In der medizinischen Fachsprache wird Neurodermitis auch als atopische Dermatitis, atopisches Ekzem oder endogenes Ekzem bezeichnet.
Man versteht darunter eine chronische ekzematöse Hauterkrankung aus der Gruppe der Atopien, d.h. mit Allergieneigung verbundene Krankheiten (Heuschnupfen, Asthma, Kontaktekzem).
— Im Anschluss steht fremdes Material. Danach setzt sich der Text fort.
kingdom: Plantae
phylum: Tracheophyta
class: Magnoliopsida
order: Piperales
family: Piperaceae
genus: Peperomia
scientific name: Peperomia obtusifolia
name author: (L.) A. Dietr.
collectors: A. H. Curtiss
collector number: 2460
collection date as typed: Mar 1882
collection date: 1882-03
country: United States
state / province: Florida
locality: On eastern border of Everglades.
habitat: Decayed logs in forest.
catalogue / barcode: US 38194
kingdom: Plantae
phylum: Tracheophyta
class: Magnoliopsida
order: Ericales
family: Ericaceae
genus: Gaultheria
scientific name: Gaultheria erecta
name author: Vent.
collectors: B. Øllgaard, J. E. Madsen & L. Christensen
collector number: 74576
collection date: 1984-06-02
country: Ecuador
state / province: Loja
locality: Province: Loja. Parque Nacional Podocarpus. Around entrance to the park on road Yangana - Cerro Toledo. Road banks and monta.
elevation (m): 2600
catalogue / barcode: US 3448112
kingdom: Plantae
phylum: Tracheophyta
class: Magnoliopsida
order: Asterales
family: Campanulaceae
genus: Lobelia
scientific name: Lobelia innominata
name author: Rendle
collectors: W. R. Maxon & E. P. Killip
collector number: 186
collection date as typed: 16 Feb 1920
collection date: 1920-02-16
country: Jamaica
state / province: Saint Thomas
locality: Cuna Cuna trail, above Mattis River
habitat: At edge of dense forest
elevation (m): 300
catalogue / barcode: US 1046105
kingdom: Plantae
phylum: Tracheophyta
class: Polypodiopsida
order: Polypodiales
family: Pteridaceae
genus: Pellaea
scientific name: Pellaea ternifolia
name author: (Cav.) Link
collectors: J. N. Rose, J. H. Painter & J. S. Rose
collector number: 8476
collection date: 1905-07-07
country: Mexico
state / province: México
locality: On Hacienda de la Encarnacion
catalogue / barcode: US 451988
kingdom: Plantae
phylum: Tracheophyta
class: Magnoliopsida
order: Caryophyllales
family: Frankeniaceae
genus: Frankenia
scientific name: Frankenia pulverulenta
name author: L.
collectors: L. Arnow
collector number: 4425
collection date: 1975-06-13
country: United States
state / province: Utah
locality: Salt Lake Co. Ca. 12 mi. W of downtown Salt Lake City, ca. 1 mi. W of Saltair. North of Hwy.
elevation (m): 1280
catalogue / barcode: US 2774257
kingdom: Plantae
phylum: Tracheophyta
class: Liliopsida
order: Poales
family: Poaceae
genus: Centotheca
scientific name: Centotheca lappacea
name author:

Sie tritt erblich bedingt auf und wird in Verlauf und Ausprägung zusätzlich durch unterschiedliche Faktoren beeinflusst (etwa Nahrungsmittelunverträglichkeiten, Hausstaubmilben, Pollen, Tierhaare u.a.). Vererbt wird nicht die Krankheit selbst, sondern nur die Anlage zur Neurodermitis. Auf den bei der Neurodermitis bestehenden Zusammenhang zwischen Nervensystem und Hauterkrankung ist auch der Name hinweisend, abgeleitet von Neuron (Nerv) und Dermatitis (entzündliche Hauterkrankung). Bei Stress, frustrierenden Erlebnissen oder Familienkonflikten werden biochemisch wirksame Substanzen in der Haut freigesetzt, die zu Juckreiz und Hautrötung führen.


Öl-in-Wasser-Emulsion

Zwei-Phasen-Präparate mit Außenphase Wasser. Geeignet für akute entzündliche oder überwärmte Hautveränderungen und fettigere Hautareale.